ニュース記事一覧へ

2021年10月13日

中小企業が踏ん張って「減収増益」 3月期決算17万社、東商リサーチ

 東京商工リサーチが13日発表した全国企業約17万社の21年3月期決算は「減収増益」となった。コロナ禍で売上高は減ったものの、人件費削減などの企業努力や各種支援金などの下支えによって利益を確保したとみられる。同社は「1年半以上に及ぶコロナ禍で企業の疲弊感が募る中、緊急避難的な支援はいずれ終了するため、支援頼みの経営は限界に来ている」と厳しい見方をしている。

 増収企業の割合は、大企業が32.1%(前期比15.8ポイント減)、中小企業が37.5%(同9.8ポイント減)で、企業規模を問わず大きく減少した。

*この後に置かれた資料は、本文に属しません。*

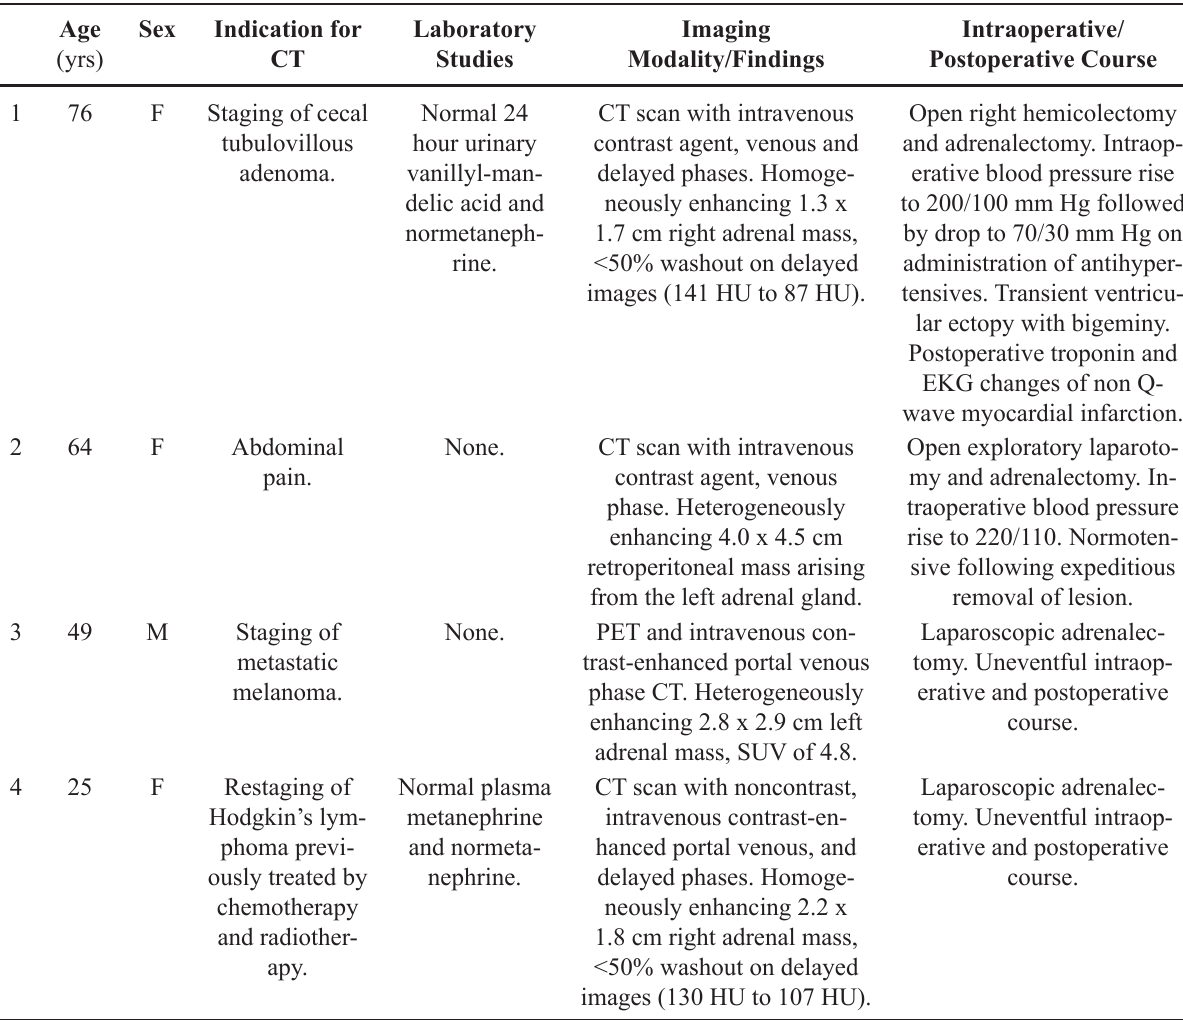
Table 1 – Clinical, imaging, and operative characteristics of four patients undergoing resection of an unsuspected pheo-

しかし、利益総額(当期純利益)は38兆8709億円(同5.2%増)と増え、大企業の増益比率が同1.1%減だったのに対して、中小企業は同44.6%増と大幅改善したのが目立った。

 同社によると、大企業は売り上げ不振、設備などの減損処理、リストラ費用などで最終赤字が膨らむ企業が多かった一方、中小企業は固定費の圧縮効果、雇用調整助成金や持続化給付金などの各種補助が増益につながったとみられる。中小の黒字企業の割合も74.1%(同1.9ポイント増)に増えた。

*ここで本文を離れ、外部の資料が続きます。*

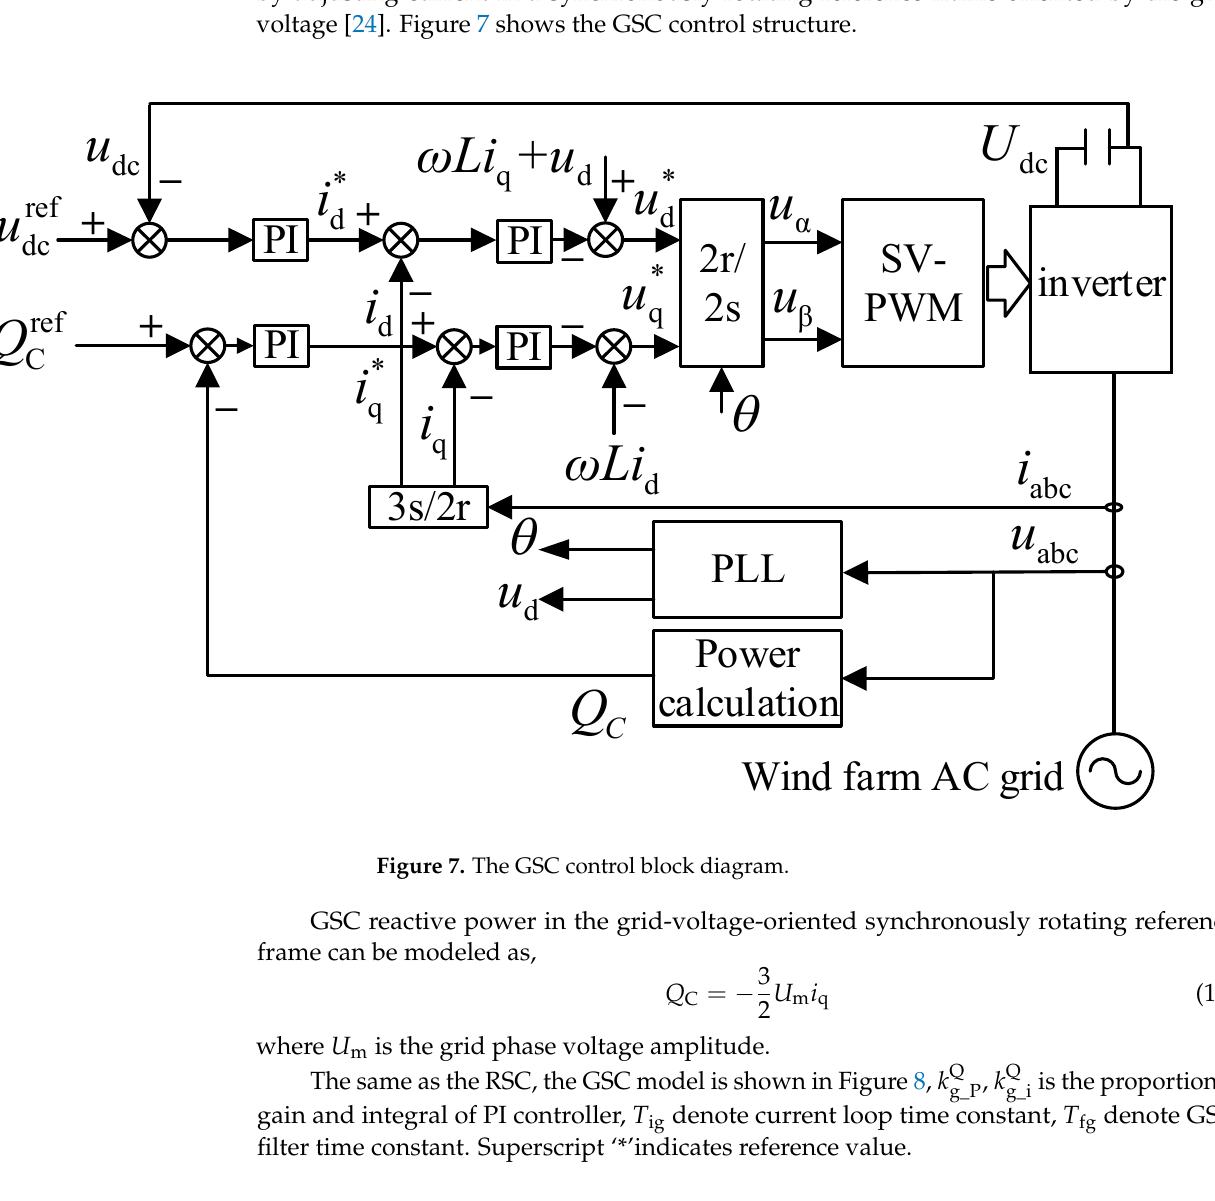
Figure 8. The reactive power control loop of the GSC. Define the Δ i q , Δ Q C , Δ Q ref C , and Δ Q C int are the incremental values between its current value and the initial value at operation point, respectively, and Q C int is the integral of error between Q ref C and Q C . Superscript ‘*’indicates reference value. GSC incremental state space model is derived as follows, ∆(cid:1861) (cid:2927) =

 中小企業の場合、10産業のうち黒字企業の割合が最も低かったのはサービス業他(飲食、宿泊、旅行など)の70.2%(同4.5ポイント増)だったが、それでもこの5年間で初めて70%台に乗せている。

 調査は全国の3月期決算企業17万76社分を集計した。資本金1億円以上を大企業、同1億円未満及び個人企業を中小企業に分類している。